_Excerpted data_
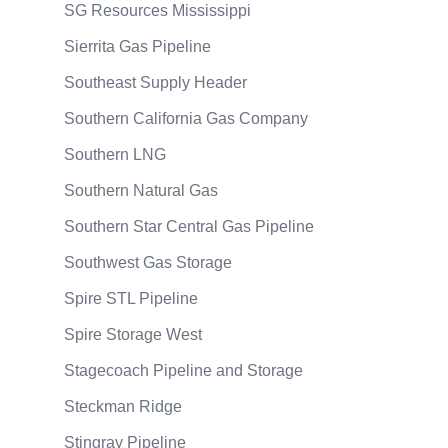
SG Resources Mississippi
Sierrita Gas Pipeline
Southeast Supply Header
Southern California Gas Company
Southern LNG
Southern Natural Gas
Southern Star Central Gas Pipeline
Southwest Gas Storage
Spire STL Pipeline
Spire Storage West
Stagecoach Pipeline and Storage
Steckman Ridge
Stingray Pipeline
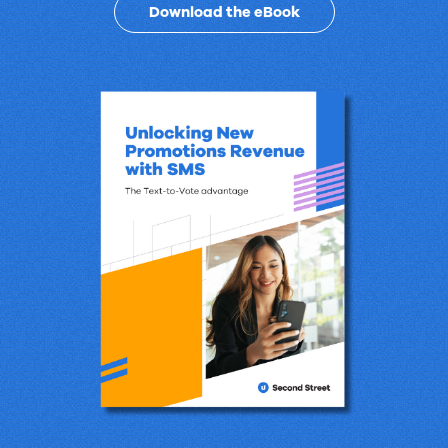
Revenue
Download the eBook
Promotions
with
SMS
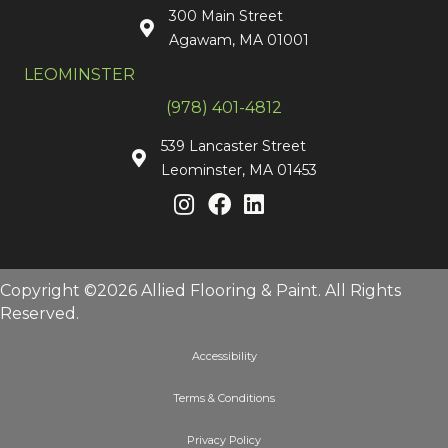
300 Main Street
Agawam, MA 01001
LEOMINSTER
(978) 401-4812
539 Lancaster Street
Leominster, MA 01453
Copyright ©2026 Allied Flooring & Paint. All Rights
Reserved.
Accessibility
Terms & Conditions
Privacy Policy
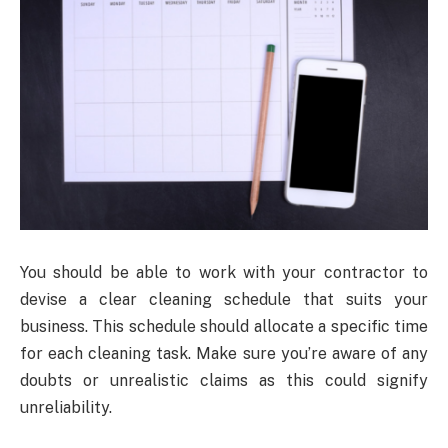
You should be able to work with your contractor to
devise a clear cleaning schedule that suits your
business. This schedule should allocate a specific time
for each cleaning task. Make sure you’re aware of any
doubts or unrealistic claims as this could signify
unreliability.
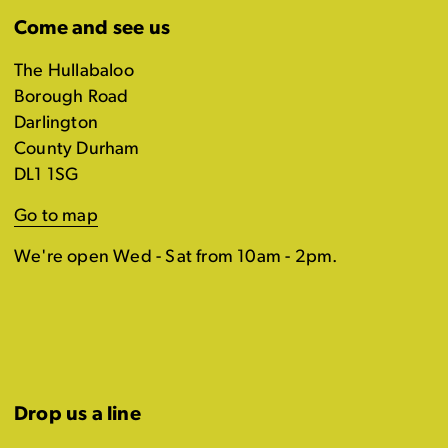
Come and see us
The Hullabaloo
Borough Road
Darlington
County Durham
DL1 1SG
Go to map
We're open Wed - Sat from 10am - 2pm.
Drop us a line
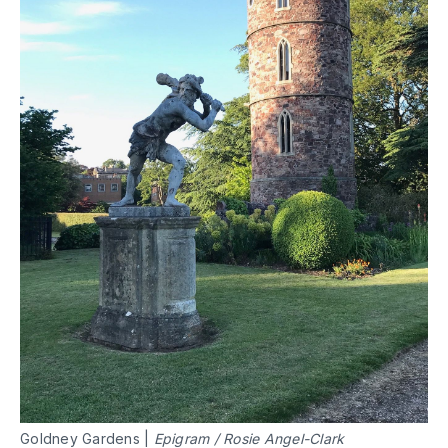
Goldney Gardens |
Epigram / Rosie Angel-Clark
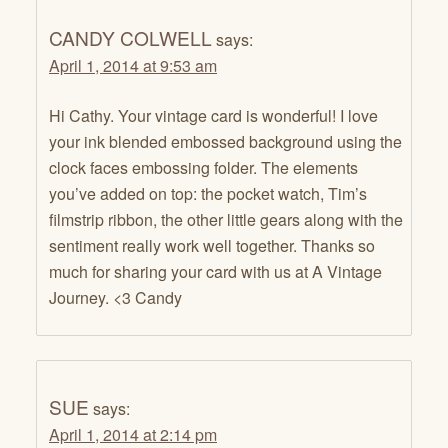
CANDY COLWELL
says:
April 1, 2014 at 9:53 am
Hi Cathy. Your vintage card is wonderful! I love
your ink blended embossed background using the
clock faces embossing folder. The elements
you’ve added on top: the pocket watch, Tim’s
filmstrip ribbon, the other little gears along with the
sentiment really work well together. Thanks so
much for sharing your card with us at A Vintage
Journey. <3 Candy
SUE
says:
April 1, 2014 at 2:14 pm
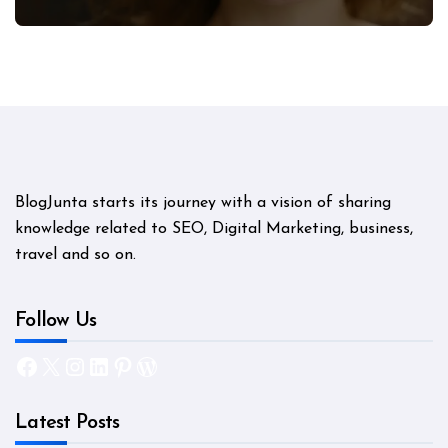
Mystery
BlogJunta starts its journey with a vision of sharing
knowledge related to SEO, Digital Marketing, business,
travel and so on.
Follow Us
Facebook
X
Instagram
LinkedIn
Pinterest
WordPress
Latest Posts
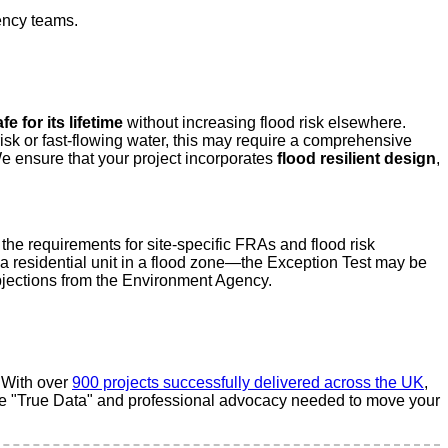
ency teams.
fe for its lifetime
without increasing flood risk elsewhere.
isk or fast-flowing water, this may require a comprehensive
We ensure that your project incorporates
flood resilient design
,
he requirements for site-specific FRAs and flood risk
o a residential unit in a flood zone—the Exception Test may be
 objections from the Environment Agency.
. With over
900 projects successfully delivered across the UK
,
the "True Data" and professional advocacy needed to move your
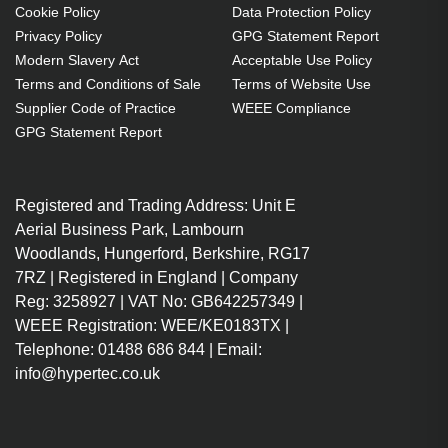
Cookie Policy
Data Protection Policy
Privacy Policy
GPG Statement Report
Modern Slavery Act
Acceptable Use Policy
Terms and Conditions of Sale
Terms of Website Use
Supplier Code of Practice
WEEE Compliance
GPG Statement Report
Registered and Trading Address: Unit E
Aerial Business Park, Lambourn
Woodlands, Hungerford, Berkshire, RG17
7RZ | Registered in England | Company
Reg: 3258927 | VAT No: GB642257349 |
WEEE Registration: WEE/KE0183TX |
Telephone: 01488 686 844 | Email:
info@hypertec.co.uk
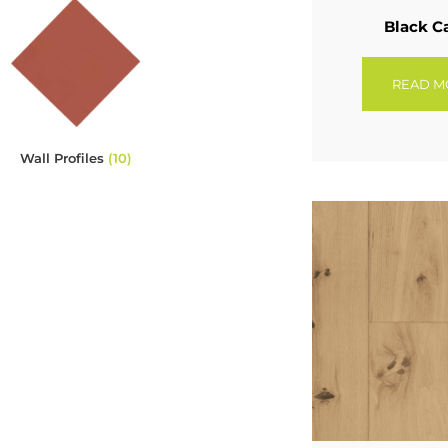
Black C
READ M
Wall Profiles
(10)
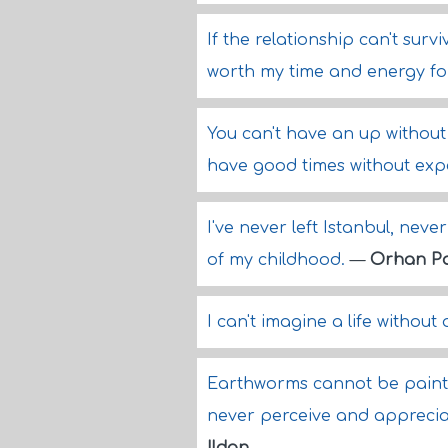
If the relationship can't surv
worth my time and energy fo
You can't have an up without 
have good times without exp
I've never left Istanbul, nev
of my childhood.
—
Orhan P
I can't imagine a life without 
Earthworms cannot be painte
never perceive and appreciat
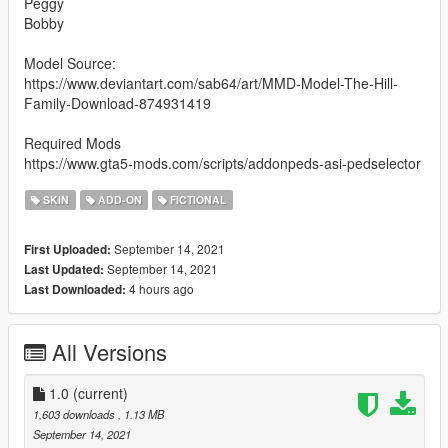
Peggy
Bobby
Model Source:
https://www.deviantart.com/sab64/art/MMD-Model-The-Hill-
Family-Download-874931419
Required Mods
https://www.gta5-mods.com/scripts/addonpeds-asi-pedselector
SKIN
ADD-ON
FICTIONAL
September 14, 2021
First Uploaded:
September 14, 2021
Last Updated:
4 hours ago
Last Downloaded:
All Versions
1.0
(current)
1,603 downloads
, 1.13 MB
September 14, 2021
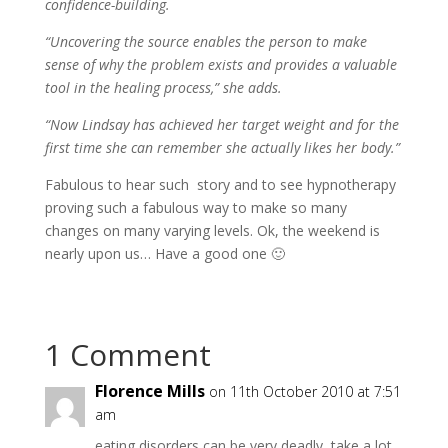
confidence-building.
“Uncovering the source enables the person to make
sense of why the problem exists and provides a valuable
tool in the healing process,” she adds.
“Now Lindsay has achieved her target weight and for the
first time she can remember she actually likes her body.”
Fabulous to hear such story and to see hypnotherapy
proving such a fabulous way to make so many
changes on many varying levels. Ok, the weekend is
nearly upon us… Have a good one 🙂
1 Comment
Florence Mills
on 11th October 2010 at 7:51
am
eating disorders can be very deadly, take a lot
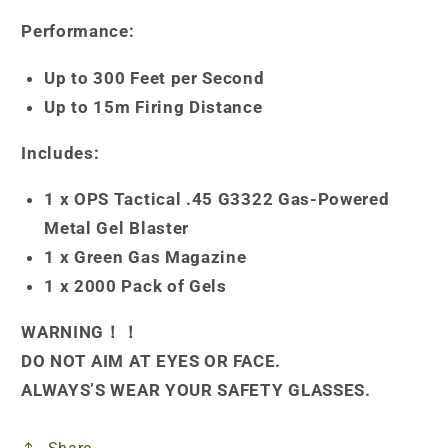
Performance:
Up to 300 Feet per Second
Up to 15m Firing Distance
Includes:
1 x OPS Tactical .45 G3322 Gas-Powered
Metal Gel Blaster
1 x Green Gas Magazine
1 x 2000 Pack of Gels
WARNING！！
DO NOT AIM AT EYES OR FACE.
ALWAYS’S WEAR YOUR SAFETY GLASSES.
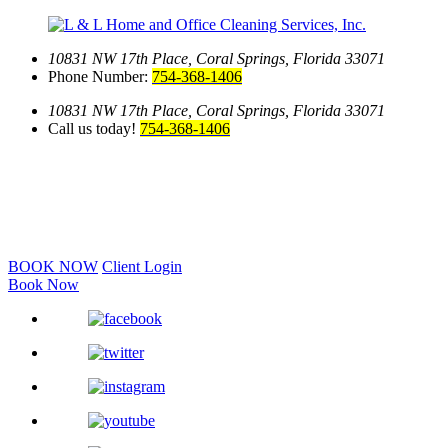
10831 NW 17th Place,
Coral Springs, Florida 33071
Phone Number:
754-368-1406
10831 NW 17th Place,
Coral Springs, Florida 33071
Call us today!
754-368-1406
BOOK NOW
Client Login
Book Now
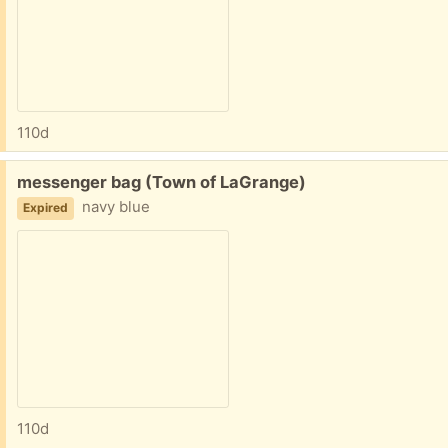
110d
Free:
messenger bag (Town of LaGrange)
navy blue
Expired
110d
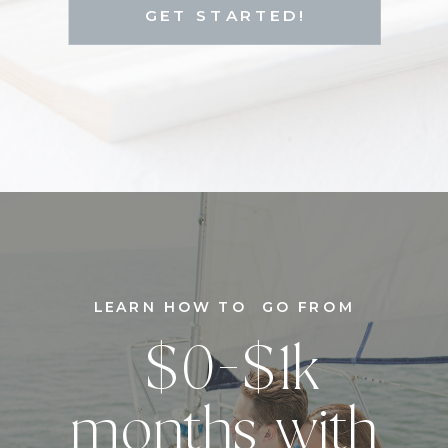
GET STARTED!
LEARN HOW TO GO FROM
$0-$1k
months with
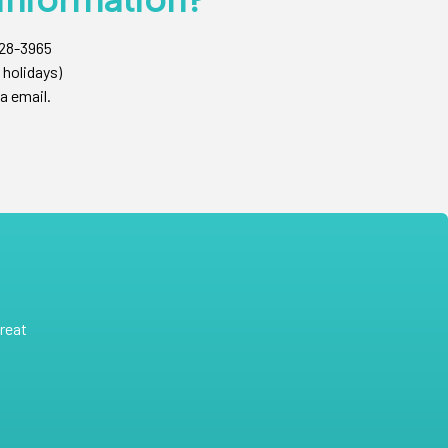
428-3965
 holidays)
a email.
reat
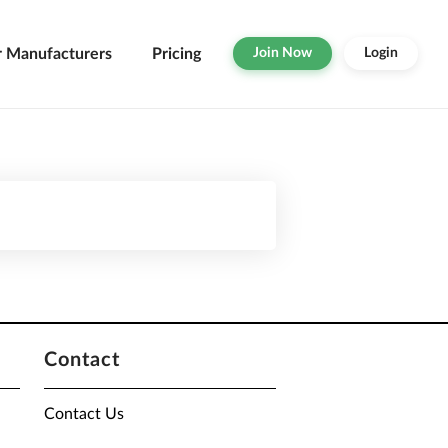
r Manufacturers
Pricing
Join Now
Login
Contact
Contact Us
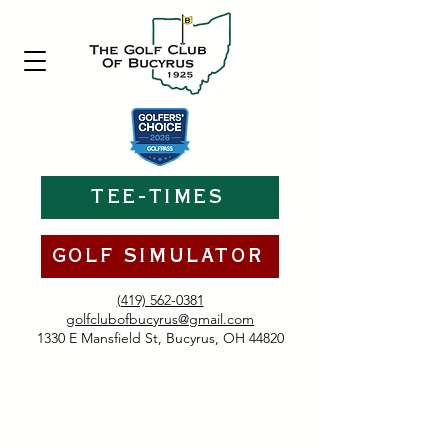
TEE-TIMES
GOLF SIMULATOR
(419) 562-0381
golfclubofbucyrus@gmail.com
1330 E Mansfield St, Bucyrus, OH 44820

_How to complete this task_
Everything in the listing must be copied exactly except the pictures.

_Your response_
SG Resources Mississippi
Sierrita Gas Pipeline
Southeast Supply Header
Southern California Gas Company
Southern LNG
Southern Natural Gas
Southern Star Central Gas Pipeline
Southwest Gas Storage
Spire STL Pipeline
Spire Storage West
Stagecoach Pipeline and Storage
Steckman Ridge
Stingray Pipeline
Revenue
Download the eBook
Promotions
with
SMS
300 Main Street
Agawam, MA 01001
LEOMINSTER
(978) 401-4812
539 Lancaster Street
Leominster, MA 01453
Copyright ©2026 Allied Flooring & Paint. All Rights
Reserved.
Accessibility
Terms & Conditions
Privacy Policy
You should be able to work with your contractor to
devise a clear cleaning schedule that suits your
business. This schedule should allocate a specific time
for each cleaning task. Make sure you’re aware of any
doubts or unrealistic claims as this could signify
unreliability.
Come and see us
The Hullabaloo
Borough Road
Darlington
County Durham
DL1 1SG
Go to map
We're open Wed - Sat from 10am - 2pm.
Drop us a line
Goldney Gardens |
Epigram / Rosie Angel-Clark
CANDY COLWELL
says:
April 1, 2014 at 9:53 am
Hi Cathy. Your vintage card is wonderful! I love
your ink blended embossed background using the
clock faces embossing folder. The elements
you’ve added on top: the pocket watch, Tim’s
filmstrip ribbon, the other little gears along with the
sentiment really work well together. Thanks so
much for sharing your card with us at A Vintage
Journey. <3 Candy
SUE
says:
April 1, 2014 at 2:14 pm
Mystery
BlogJunta starts its journey with a vision of sharing
knowledge related to SEO, Digital Marketing, business,
travel and so on.
Follow Us
Facebook
X
Instagram
LinkedIn
Pinterest
WordPress
Latest Posts
ency teams.
fe for its lifetime
without increasing flood risk elsewhere.
isk or fast-flowing water, this may require a comprehensive
We ensure that your project incorporates
flood resilient design
,
he requirements for site-specific FRAs and flood risk
o a residential unit in a flood zone—the Exception Test may be
 objections from the Environment Agency.
. With over
900 projects successfully delivered across the UK
,
the "True Data" and professional advocacy needed to move your
Cookie Policy
Data Protection Policy
Privacy Policy
GPG Statement Report
Modern Slavery Act
Acceptable Use Policy
Terms and Conditions of Sale
Terms of Website Use
Supplier Code of Practice
WEEE Compliance
GPG Statement Report
Registered and Trading Address: Unit E
Aerial Business Park, Lambourn
Woodlands, Hungerford, Berkshire, RG17
7RZ | Registered in England | Company
Reg: 3258927 | VAT No: GB642257349 |
WEEE Registration: WEE/KE0183TX |
Telephone: 01488 686 844 | Email:
info@hypertec.co.uk
Black C
READ M
Wall Profiles
(10)
If the relationship can't surv
worth my time and energy fo
You can't have an up without 
have good times without exp
I've never left Istanbul, nev
of my childhood.
—
Orhan P
I can't imagine a life without 
Earthworms cannot be painte
never perceive and appreciat
Peggy
Bobby
Model Source:
https://www.deviantart.com/sab64/art/MMD-Model-The-Hill-
Family-Download-874931419
Required Mods
https://www.gta5-mods.com/scripts/addonpeds-asi-pedselector
SKIN
ADD-ON
FICTIONAL
September 14, 2021
First Uploaded:
September 14, 2021
Last Updated:
4 hours ago
Last Downloaded:
All Versions
1.0
(current)
1,603 downloads
, 1.13 MB
September 14, 2021
confidence-building.
“Uncovering the source enables the person to make
sense of why the problem exists and provides a valuable
tool in the healing process,” she adds.
“Now Lindsay has achieved her target weight and for the
first time she can remember she actually likes her body.”
Fabulous to hear such story and to see hypnotherapy
proving such a fabulous way to make so many
changes on many varying levels. Ok, the weekend is
nearly upon us… Have a good one 🙂
1 Comment
Florence Mills
on 11th October 2010 at 7:51
am
eating disorders can be very deadly, take a lot
Performance:
Up to 300 Feet per Second
Up to 15m Firing Distance
Includes:
1 x OPS Tactical .45 G3322 Gas-Powered
Metal Gel Blaster
1 x Green Gas Magazine
1 x 2000 Pack of Gels
WARNING！！
DO NOT AIM AT EYES OR FACE.
ALWAYS’S WEAR YOUR SAFETY GLASSES.
10831 NW 17th Place,
Coral Springs, Florida 33071
Phone Number:
754-368-1406
10831 NW 17th Place,
Coral Springs, Florida 33071
Call us today!
754-368-1406
BOOK NOW
Client Login
Book Now
110d
Free:
messenger bag (Town of LaGrange)
navy blue
Expired
110d
GET STARTED!
LEARN HOW TO GO FROM
$0-$1k
months with
428-3965
 holidays)
a email.
reat
r Manufacturers
Pricing
Join Now
Login
Contact
Contact Us
TEE-TIMES
GOLF SIMULATOR
(419) 562-0381
golfclubofbucyrus@gmail.com
1330 E Mansfield St, Bucyrus, OH 44820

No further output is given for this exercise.